(The input Opens)
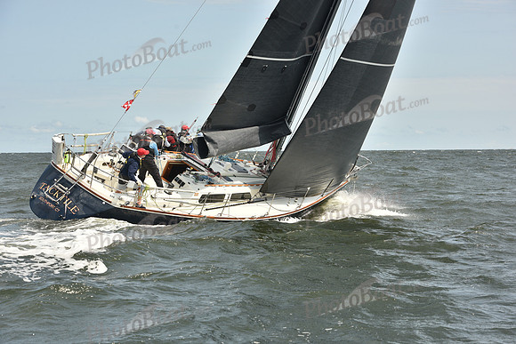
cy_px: 172
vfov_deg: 13.7
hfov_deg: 20.4
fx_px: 1434
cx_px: 258
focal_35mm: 100
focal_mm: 100
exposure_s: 1/800
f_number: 8
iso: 250
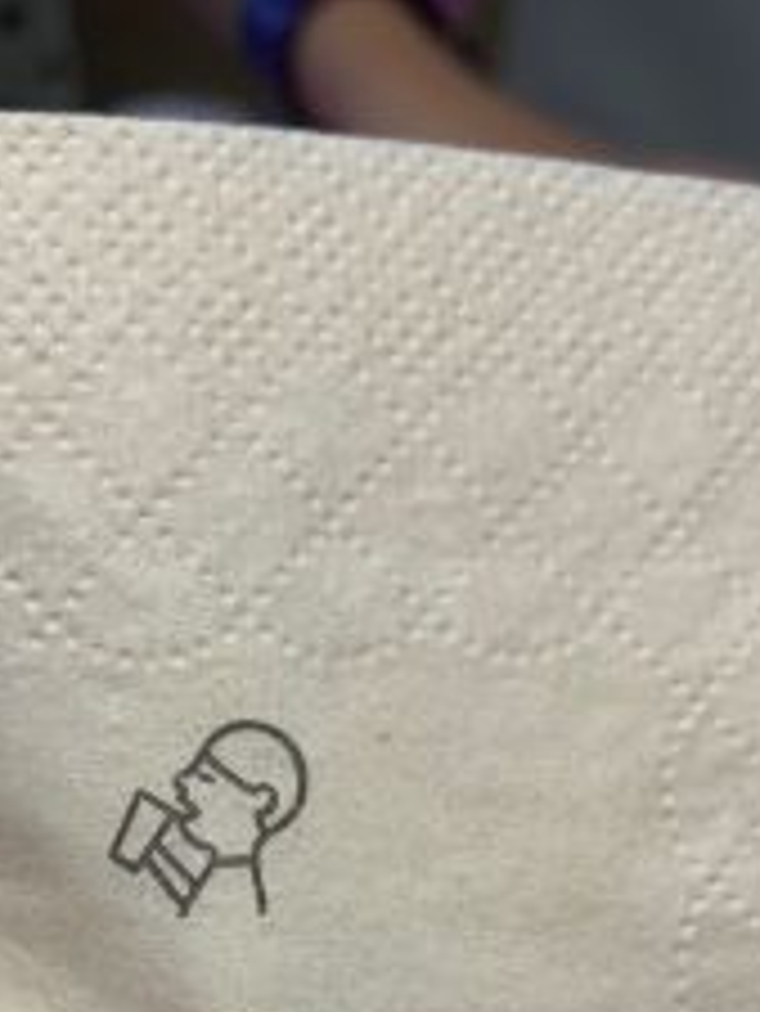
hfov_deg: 27.0
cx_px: 279
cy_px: 902
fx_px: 1579
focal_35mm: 54
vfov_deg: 33.7
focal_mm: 4.25
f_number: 1.8
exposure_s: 1/100
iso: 64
(The input Closes)
• Description of the task
Using the entries above, restate word for word every line from the one that contains "fx_px: 1579" through the last.

• Task answer
fx_px: 1579
focal_35mm: 54
vfov_deg: 33.7
focal_mm: 4.25
f_number: 1.8
exposure_s: 1/100
iso: 64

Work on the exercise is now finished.